HARCELEMENT MORAL
L'EMPLOYEUR RESPONSABLE MEME SANS FAUTE DE SA PART.
La Chambre sociale de la Cour de Cassation, dans un arrêt en date du 21 juin 2006 précise les responsabilités du salarié qui se livre à des agissements répétés de harcèlement moral à l'égard d'autres salariés, mais aussi et surtout, la responsabilité de l'employeur qui se voit imposer une véritable obligation de résultat, même en l'absence de faute de sa part.
Les faits.
Le directeur salarié d'une association avait commis des actions de harcèlement au sens de l'article L 122-49 du Code du Travail à l'égard de plusieurs salariés.
Il fut ensuite suspendu de ses fonctions puis licencié par son employeur.
Plusieurs salariés ayant eu à souffrir de ses agissements engagèrent contre lui, mais aussi contre leur employeur, une action en réparation du préjudice subi du fait du harcèlement moral.
La Cour d'Appel condamna l'ancien directeur salarié à payer des dommages intérêts aux salariés harcelés, mais débouta ces derniers dans leur action contre l'employeur au motif qu'il n'avait pas commis de faute.
S'étant pourvu en cassation, l'ancien directeur fit valoir que les agissements qui lui étaient reprochés n'étaient pas détachables de sa fonction au sein de l'association et qu'il appartenait à son employeur de prendre les mesures nécessaires pour assurer la sécurité et la santé de ses salariés.
Dans son arrêt du 21 juin 2006, la cour de Cassation a rappelé que selon l'alinéa 1 de l'article L 122-49 du Code du Travail, aucun salarié ne doit subir les agissements répétés de harcèlement moral qui ont pour effet une dégradation des conditions de travail susceptibles de porter atteinte à ses droits et à sa dignité, d'altérer sa santé physique et mentale ou de compromettre son avenir professionnel; que d'autre part, la responsabilité de l'employeur, tenu de prendre, en vertu de l'article L 230-2 (g) du Code du Travail, les mesures nécessaires à la prévention des risques professionnels n'exclut pas la responsabilité professionnelle du travailleur auquel il incombe, selon l'article L 230-3 du même code, de prendre soin de la sécurité et de la santé des personnes concernées du fait de ses actes ou de ses omissions au travail ; qu'il résulte de ces dispositions spécifiques qu'engage sa responsabilité personnelle à l'égard de ses subordonnés, le salarié qui leur fait subir intentionnellement des agissements répétés de harcèlement moral.

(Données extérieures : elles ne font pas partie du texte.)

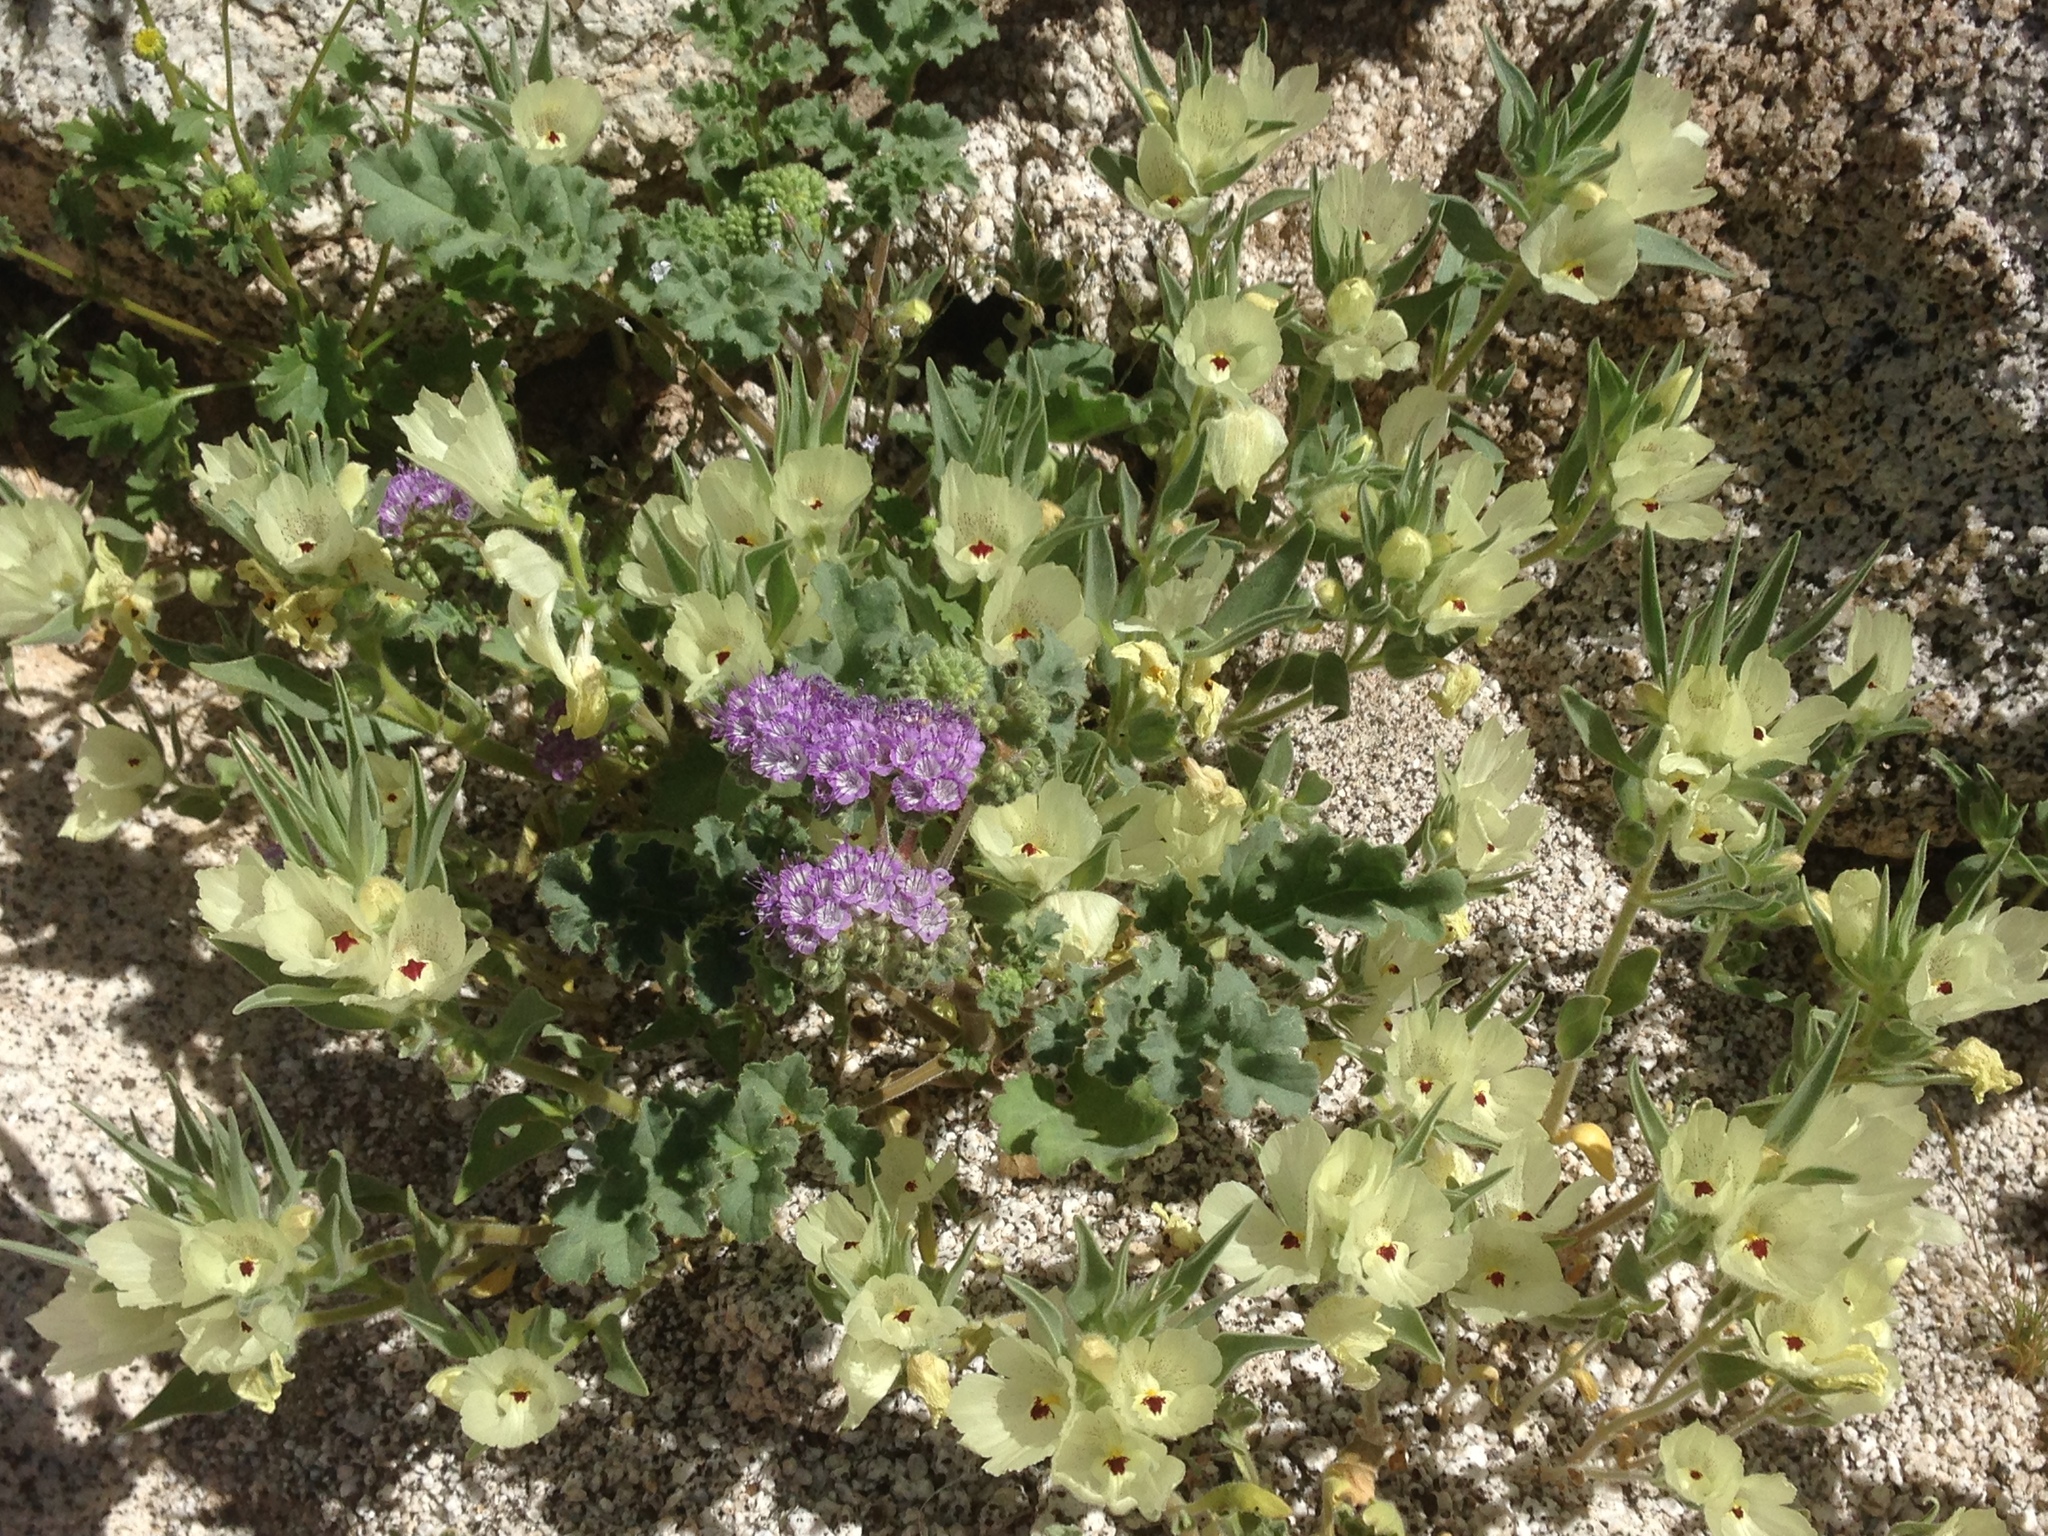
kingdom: Plantae
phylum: Tracheophyta
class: Magnoliopsida
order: Boraginales
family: Hydrophyllaceae
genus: Phacelia
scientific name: Phacelia pedicellata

La Cour de Cassation a donc confirmé l'arrêt de la Cour d'Appel qui reconnaissait que l'ancien directeur avait sciemment harcelé moralement ses subordonnés et que c'était à bon droit qu'elle l'avait condamné à des dommages intérêts.
Par contre, la Cour de Cassation a cassé et annulé la décision de la Cour d'Appel pour ce qui touchait à la non reconnaissance de la responsabilité de l'employeur, au motif que l'employeur est tenu envers ses salariés d'une obligation de sécurité de résultat en matière de protection de la santé et de la sécurité des travailleurs dans l'entreprise, notamment en matière de harcèlement moral et que l'absence de faute de sa part ne peut l'exonérer de sa responsabilité.
Il s'agit là, on en conviendra d'un arrêt très important qui pour reprendre la formule d'un quotidien "va faire trembler plus d'une entreprise", y compris certains organismes de sécurité sociale, le harcèlement moral n'étant pas l'apanage, loin s'en faut, des seules entreprises du secteur marchand.